Bangkok (VNA) – Thailand has set a goal of becoming a high-income country within the next 12 years and joining the world’s top 20 most competitive economies by 2030 under a new development strategy built on close public-private sector cooperation.
Deputy Prime Minister and Finance Minister Ekniti Nitithanprapas was quoted by local media as saying after a meeting of the Joint Public and Private Sector Consultative Committee (JPPCC) on June 22 that the Thai Government and the private sector agreed to develop an economic roadmap with short-, medium- and long-term objectives aimed at strengthening the country’s growth potential.
According to Ekniti, the long-term goal is to help Thailand escape the “middle-income trap” and attain high-income status within 12 years. In the medium term, the Government aims to raise the country’s economic growth potential from around 2.7% currently to above 3%, while placing Thailand among the world’s top 20 most competitive economies by 2030.
To achieve these goals, the Government has adopted a development strategy based on an “economic team” approach centred on three key priorities - maintaining macroeconomic stability and fiscal discipline; developing infrastructure and human resources; and promoting sectors in which Thailand holds competitive advantages.

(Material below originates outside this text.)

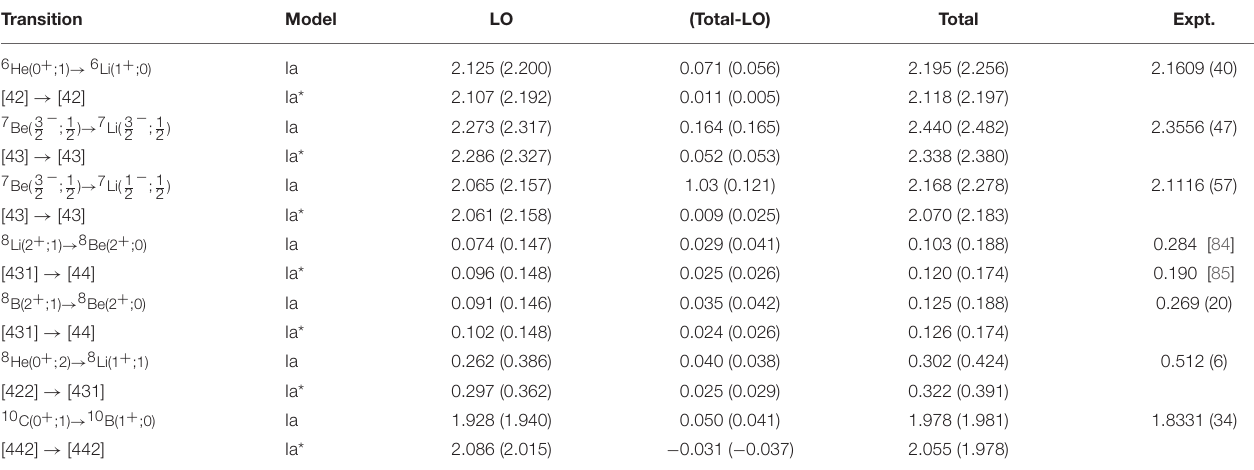
Results corresponding to the one-body current at LO (column labeled “LO”), and to the sum of all the corrections beyond LO (column labeled “Total-LO”) are given, along with the cumulativecontributions(columnlabeled“Total”)tobecomparedwiththeexperimentaldata[81–85]reportedinthelastrow.StatisticalerrorsassociatedwiththeMonteCarlointegrations are not shown, but are below 1%. Transitions for the A = 8 systems are affected by an additional systematic error of ∼ % , see text for explanation.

Growth drivers identified under the strategy include high-value agriculture and food processing, next-generation vehicle manufacturing, smart electronics integrated with artificial intelligence (AI), health care and pharmaceuticals, wellness tourism, international trade and the creative economy.
Meanwhile, Danucha Pichayanan, Secretary-General of the National Economic and Social Development Council, said Thailand must accelerate economic restructuring if it wants to become a high-income country.
He noted that Thailand’s per capita income currently stands at around 8,000–9,000 USD per year, well below the approximately 15,000 USD threshold generally associated with high-income economies.
According to Danucha, Thailand will need to raise its economic growth potential to around 5.5% and sustain annual GDP growth of about 5% in order to achieve high-income status within the next 12 years. He emphasised that stronger public-private cooperation, increased investment and institutional reforms would be critical to the country’s economic restructuring efforts./.